As Economy Gains, Hopes For Jobs Rise

Latest U.S. Data Show Signs Of Employers Hiring Again

Washington — Fewer Americans are losing their jobs. Employers are struggling to squeeze more work from their staffs. The U.S. is producing so much oil that imports are plunging, narrowing the trade deficit.

New data yesterday raised hopes for stronger hiring and U.S. growth in coming months. More jobs would spur spending and help energize the economy, which has yet to regain full health nearly four years after the Great Recession officially ended.

And an interest rate cut yesterday by the European Central Bank, if it helps bolster the European economy, could also contribute to U.S. growth.

The U.S. economic reports came one day before the government will report how many jobs employers added in April. Economists think the gain will exceed the 88,000 jobs added in March, the fewest in nine months.

The government said yesterday that the number of Americans applying for unemployment aid fell last week to a seasonally adjusted 324,000 — the fewest since January 2008. Unemployment applications reflect the pace of layoffs: A steady drop means companies are shedding fewer workers. The figures for unemployment applications “point to potential improvement moving into May,” said Ted Wieseman, executive director of Morgan Stanley Research.

The government also said yesterday that the productivity of U.S. workers barely grew from January through March after shrinking in the last three months of 2012. Productivity shows how much employees produce per hour of work. When it remains weak, employers can’t keep pulling more output from their staffs. As customer demand strengthens, they’ll need to hire.

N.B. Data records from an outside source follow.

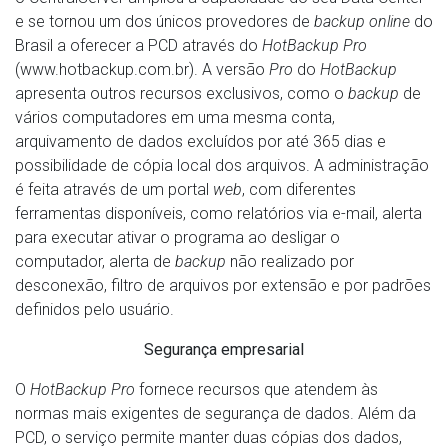
e se tornou um dos únicos provedores de
backup online
do
Brasil a oferecer a PCD através do
HotBackup Pro
(www.hotbackup.com.br). A versão
Pro
do
HotBackup
apresenta outros recursos exclusivos, como o
backup
de
vários computadores em uma mesma conta,
arquivamento de dados excluídos por até 365 dias e
possibilidade de cópia local dos arquivos. A administração
é feita através de um portal
web
, com diferentes
ferramentas disponíveis, como relatórios via e-mail, alerta
para executar ativar o programa ao desligar o
computador, alerta de
backup
não realizado por
desconexão, filtro de arquivos por extensão e por padrões
definidos pelo usuário.
Segurança empresarial
O
HotBackup Pro
fornece recursos que atendem às
normas mais exigentes de segurança de dados. Além da
PCD, o serviço permite manter duas cópias dos dados,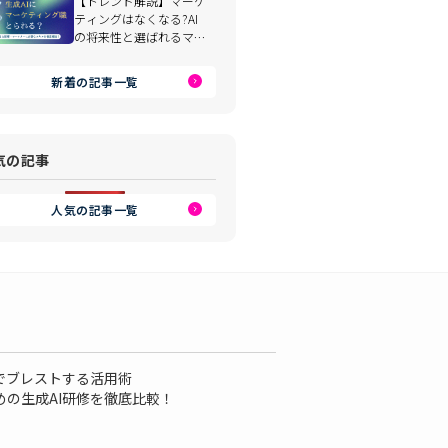
【トレンド解説】マーケ
ティングはなくなる?AI
の将来性と選ばれるマー
ケターになる方法
新着の記事一覧
気の記事
人気の記事一覧
Iでブレストする活用術
めの生成AI研修を徹底比較！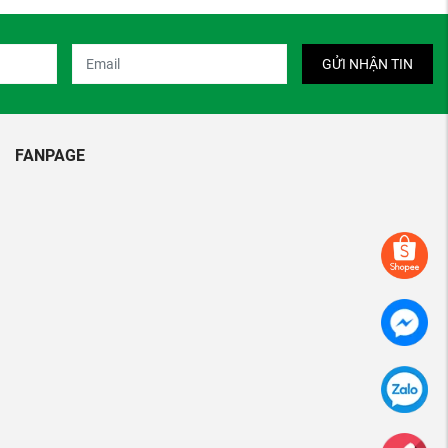
GỬI NHẬN TIN
FANPAGE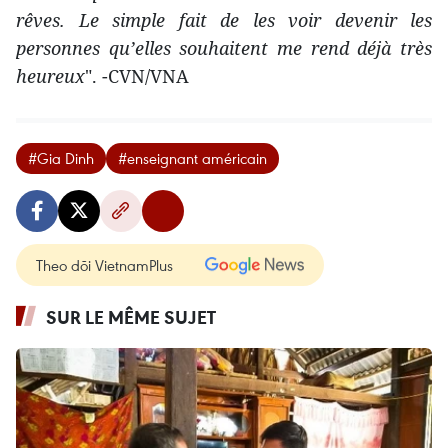
rêves. Le simple fait de les voir devenir les
personnes qu’elles souhaitent me rend déjà très
heureux
". -CVN/VNA
#Gia Dinh
#enseignant américain
Theo dõi VietnamPlus
SUR LE MÊME SUJET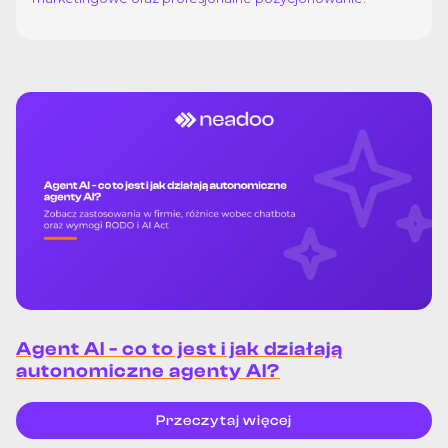
Agent AI - co to jest i jak działają
autonomiczne agenty AI?
Przeczytaj więcej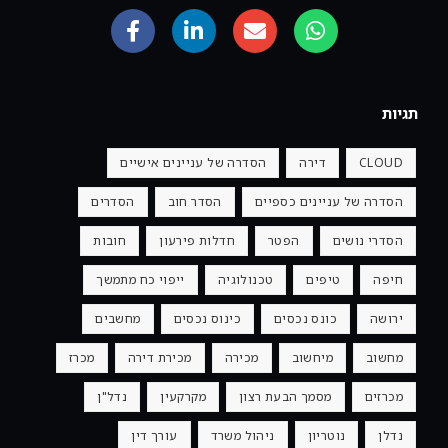
תגיות
CLOUD
דירה
הסדרה של עניינים אישיים
הסדרה של עניינים כספיים
הסדר חוב
הסדרים
הסדרי נושים
הפטר
חדלות פירעון
חובות
חיפה
טיפים
טכנולוגיה
ייפוי כח מתמשך
ירושה
כונס נכסים
כינוס נכסים
מחשבים
מחשוב
מיחשוב
מכירה
מכירת דירה
מכרז
מכרזים
מסמך הבעת רצון
מקרקעין
נדל"ן
נדלן
נוטריון
ניהול משרד
עורך דין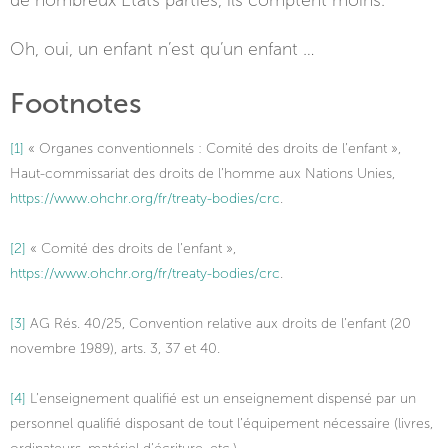
de nombreux États parties, ils comptent moins.
Oh, oui, un enfant n’est qu’un enfant …
Footnotes
[1]
« Organes conventionnels : Comité des droits de l’enfant »,
Haut-commissariat des droits de l’homme aux Nations Unies,
https://www.ohchr.org/fr/treaty-bodies/crc
.
[2]
« Comité des droits de l’enfant »,
https://www.ohchr.org/fr/treaty-bodies/crc
.
[3]
AG Rés. 40/25, Convention relative aux droits de l’enfant (20
novembre 1989), arts. 3, 37 et 40.
[4]
L’enseignement qualifié est un enseignement dispensé par un
personnel qualifié disposant de tout l’équipement nécessaire (livres,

At the same time, the government said the U.S. trade deficit narrowed in March for a second month. The reason: The daily flow of imported crude oil reached a 17-year low.

A smaller trade gap is good for economic growth because it means America is exporting more while spending less on foreign goods.

The gap shrank 11 percent from February to $38.8 billion. Exports fell 0.9 percent, led by fewer shipments of U.S. machinery, autos and farm products.

But thanks to reduced U.S. demand for imported oil, imports fell even more — 2.8 percent. Petroleum imports fell 4.4 percent. Crude oil imports averaged 7 million barrels a day, the fewest since March 1996.

The U.S. isn’t using less oil. Rather, surging production has reduced the need for imported oil. U.S. output averaged 7.2 million barrels a day in March. That’s the most since 1992.

U.S. refiners have been taking advantage of low U.S. prices for oil and natural gas to produce fuels at much lower costs than their foreign competitors can.

Despite some encouragement from yesterday’s figures, the economy isn’t growing fast enough to reduce high unemployment. Since last year, the U.S. recovery has been held back, in part, by weak manufacturing. Earlier this week, for example, an industry trade group said the growth of U.S. factory activity slowed in April to its weakest pace this year. Even so, some manufacturers, particularly auto companies, are strengthening.